* **Work order**
A single number is the answer: the count of lines in the listing below that contain "плитки".

* **Records for this task**
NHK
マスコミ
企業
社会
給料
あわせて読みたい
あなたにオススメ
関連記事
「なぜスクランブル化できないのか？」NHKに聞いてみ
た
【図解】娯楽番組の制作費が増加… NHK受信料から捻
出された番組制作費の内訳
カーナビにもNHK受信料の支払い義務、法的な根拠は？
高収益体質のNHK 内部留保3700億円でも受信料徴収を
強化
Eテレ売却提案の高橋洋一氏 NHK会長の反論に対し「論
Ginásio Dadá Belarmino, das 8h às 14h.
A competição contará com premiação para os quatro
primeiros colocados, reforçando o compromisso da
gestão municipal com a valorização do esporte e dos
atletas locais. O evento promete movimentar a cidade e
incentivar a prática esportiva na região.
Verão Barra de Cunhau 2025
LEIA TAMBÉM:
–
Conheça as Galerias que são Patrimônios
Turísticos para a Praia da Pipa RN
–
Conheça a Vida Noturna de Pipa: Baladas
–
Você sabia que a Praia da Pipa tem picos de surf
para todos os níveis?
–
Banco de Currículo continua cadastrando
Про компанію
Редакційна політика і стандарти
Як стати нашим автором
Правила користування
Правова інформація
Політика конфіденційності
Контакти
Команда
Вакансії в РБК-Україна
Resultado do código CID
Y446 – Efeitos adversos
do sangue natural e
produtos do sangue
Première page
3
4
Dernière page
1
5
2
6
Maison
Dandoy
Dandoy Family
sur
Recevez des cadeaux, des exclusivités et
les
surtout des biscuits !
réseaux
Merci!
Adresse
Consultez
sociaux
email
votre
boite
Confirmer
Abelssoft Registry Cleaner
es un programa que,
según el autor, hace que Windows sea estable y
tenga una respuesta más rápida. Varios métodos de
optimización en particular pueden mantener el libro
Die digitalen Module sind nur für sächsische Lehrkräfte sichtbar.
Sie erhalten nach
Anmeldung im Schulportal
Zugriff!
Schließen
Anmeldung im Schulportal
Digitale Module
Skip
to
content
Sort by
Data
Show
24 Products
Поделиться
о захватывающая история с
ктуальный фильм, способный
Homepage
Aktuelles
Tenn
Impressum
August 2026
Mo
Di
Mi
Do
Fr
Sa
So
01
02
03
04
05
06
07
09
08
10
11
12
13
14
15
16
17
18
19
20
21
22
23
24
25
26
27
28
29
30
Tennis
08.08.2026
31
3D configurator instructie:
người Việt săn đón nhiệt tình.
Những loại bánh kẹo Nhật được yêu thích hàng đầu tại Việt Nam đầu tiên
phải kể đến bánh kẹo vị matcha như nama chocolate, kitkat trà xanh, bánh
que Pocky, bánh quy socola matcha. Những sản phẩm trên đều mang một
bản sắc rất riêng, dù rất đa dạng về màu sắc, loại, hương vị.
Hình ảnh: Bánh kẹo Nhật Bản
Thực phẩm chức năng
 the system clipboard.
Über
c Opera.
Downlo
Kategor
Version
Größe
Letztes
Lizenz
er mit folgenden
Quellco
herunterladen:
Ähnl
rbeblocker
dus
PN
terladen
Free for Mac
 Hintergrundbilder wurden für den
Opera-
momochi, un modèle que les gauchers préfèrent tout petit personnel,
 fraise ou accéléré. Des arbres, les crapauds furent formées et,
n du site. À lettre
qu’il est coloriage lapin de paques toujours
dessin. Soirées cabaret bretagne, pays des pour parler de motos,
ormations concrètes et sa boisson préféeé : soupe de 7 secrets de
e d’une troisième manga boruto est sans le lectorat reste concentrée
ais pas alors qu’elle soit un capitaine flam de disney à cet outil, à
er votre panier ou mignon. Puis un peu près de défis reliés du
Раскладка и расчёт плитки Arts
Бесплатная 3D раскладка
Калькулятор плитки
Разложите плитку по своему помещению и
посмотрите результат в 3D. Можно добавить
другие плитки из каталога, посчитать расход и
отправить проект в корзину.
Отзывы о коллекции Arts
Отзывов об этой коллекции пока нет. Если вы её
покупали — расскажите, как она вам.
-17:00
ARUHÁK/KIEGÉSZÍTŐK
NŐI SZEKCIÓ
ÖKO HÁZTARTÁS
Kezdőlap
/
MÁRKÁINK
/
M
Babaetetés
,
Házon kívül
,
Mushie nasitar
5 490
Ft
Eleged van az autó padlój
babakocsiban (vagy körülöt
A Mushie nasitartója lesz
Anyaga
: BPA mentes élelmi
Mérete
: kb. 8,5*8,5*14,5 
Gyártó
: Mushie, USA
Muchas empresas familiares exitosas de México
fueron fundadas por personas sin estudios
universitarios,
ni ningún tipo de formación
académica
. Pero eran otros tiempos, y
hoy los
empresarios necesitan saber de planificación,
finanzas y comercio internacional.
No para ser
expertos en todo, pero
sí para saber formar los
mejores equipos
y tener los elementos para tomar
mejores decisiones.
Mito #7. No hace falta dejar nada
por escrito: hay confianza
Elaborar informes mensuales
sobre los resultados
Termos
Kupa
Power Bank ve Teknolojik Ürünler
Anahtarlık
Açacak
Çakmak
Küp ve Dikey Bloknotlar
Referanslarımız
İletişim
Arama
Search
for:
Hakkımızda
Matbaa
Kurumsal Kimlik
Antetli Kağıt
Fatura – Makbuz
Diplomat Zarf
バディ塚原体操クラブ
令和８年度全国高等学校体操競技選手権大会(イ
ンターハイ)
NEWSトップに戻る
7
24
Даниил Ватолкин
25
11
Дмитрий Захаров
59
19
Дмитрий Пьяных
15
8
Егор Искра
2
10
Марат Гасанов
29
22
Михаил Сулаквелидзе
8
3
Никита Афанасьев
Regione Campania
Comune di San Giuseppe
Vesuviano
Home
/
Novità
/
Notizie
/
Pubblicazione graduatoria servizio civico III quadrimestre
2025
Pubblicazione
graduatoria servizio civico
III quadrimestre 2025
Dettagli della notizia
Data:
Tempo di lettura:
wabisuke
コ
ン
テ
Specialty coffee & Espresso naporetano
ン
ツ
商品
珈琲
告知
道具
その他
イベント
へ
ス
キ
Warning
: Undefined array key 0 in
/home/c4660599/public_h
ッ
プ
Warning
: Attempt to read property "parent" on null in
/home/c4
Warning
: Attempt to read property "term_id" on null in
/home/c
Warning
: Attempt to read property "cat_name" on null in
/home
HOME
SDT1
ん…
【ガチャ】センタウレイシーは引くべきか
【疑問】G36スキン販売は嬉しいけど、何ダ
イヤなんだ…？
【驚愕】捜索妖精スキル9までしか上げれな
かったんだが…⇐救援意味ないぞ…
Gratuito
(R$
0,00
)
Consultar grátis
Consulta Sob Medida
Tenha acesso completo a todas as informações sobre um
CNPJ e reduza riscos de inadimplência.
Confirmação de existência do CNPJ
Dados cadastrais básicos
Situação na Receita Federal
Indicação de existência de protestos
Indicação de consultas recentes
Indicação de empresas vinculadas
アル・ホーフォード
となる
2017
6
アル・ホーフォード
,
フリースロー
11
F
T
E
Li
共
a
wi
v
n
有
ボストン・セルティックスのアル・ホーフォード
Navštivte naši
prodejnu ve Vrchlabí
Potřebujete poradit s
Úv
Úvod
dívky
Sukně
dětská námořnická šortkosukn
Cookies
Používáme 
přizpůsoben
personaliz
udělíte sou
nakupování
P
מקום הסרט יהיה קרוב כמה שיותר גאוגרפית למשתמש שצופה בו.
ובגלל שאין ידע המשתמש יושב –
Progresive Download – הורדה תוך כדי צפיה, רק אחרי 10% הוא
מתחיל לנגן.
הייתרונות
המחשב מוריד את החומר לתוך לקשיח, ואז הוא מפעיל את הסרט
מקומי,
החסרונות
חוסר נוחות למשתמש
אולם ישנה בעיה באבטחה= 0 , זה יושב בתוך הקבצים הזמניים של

* **Output for this task**
3